Vonnegut used the phrase “So it goes” in his novel Slaughterhouse Five to connote death, dying of any thing- living or non-living. From Billy Pilgrim (optometrist, soldier and main character) and the Tralfamadoran’s (his bizarre multidimensional space aliens, perspectives; past, present, or future exist on the same plane. There is only what is, and what is has already been written in the layers of universal history. So when something dies, they simply say, “So it goes” to mark that event, knowing full well that it is, has always been, and always will be.

Then, of course, there’s the sad tale of Felix and ’95. These two golf course tabby’s were adopted by my niece (the fish girl-Jacque) and my son, Sam. Jacque named hers, Felix, while Sam named his’95, since we found them in 1995. They were really cute kittens and both kids really enjoyed playing with them every day after school. We’d leave the garage door open for them to come in, get milk and food, and to sleep on the couch or rag piles. They loved it there. One afternoon, we were driving back from school, and we were met in our driveway by Jacque. She was distraught. Felix lay dead beside the drive, gutted by some animal. The murder had just happened when Jacque and her mother drove up. They saw two emaciated coon dogs chasing 95 away into the woods. Apparently, these killers had stumbled onto our property, smelled the cats, and attacked them in the garage.. Everything in there was in disarray. Obviously, the kittens put up a good fight, but Felix was nabbed by one of the beasts and dragged into the yard while 95 tried to make a break for it. We don’t think he made it. We later learned that the same coon dogs killed a cat on the other side of the golf course later that very day and also attacked the cat’s owner. Luckily, those dogs were captured and held in confinement for thirty days.
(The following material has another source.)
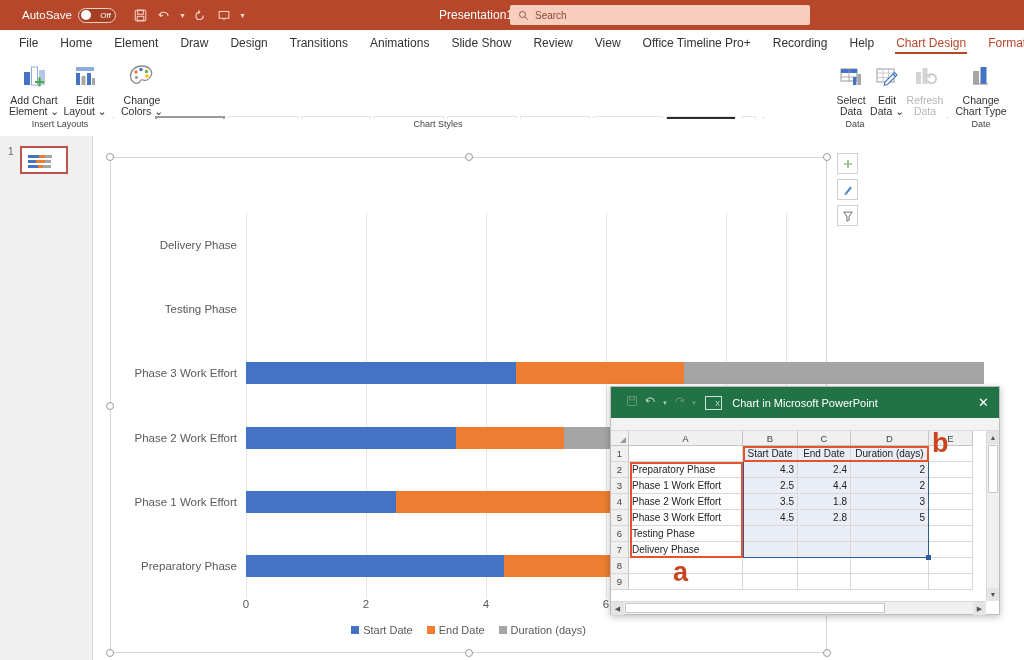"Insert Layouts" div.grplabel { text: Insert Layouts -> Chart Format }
I believe they were later released back to their “owners” who petitioned the court claiming that they were valuable hunting dogs. We looked for 95 for weeks and my son was heartbroken. 95 was never found. So it goes. (**details of that event are sketchy in my brain...I'm sure that some family member will help me get the correct story...reflecting on what I wrote the following morning, I seem to recall that '95 survived the attack by scaling a 75 foot tree. We called a woodsman to climb and get him. '95, always a bit skittish after that ran away one day when dogs appeared in our yard again...either it goes)

My last horrible pet story involves an innocent soul, Champ the dog. Again Jacque plays quite a large role in his story. I must note that Jacque spent most summer days with us at our house while her mother, my sister-in-law, ran the neighboring country club’s pool. Also, Jacque spent many months living with us when she was much younger. She’s very much like my other daughter. Jacque and the rest of the pool kids found Champ running loose near the golf course one summer day in the mid 90’s. Jacque and Sam thought it would be a good idea if we immediately adopt this German Shepherd-like mutt. He certainly was friendly and a lot of fun, so it didn’t take them long to convince us.

Just before we were set to move to Roanoke in 1997, Champ began experiencing seizures. It was so scary to see him just drop and convulse on the floor. He’d loose his bowel control and slobber all over the place. When the seizure relented, he’d stumble around blind and deaf for a few minutes before gradually recovering his senses. Our doctor placed him on Phenobarbital and later on a combination of Phenobarbital and Potassium Bromide (KBr). These are quite powerful drugs and I suppose they extended poor Champ’s life a few years. However, in 1999, Champ began to experience seizure after seizure, even on the highest doses of medication. At that point, we crossed the line and had to put the guy down. I remember taking my kids with me, Sam and Callan, to give him rest. He was being racked with seizures every few minutes, so we had to time our trip to be able to get him to negotiate that last walk. I remember the vet, misty-eyed, giving him a needle to put him to sleep; then inserting the final needle to stop his heart. By this time we were all crying as he peacefully left his riddled body and his family, whom he loved very much. For I believe that a dog can truly love. I’ve seen it in their eyes. Champ passed. Sorrow floats.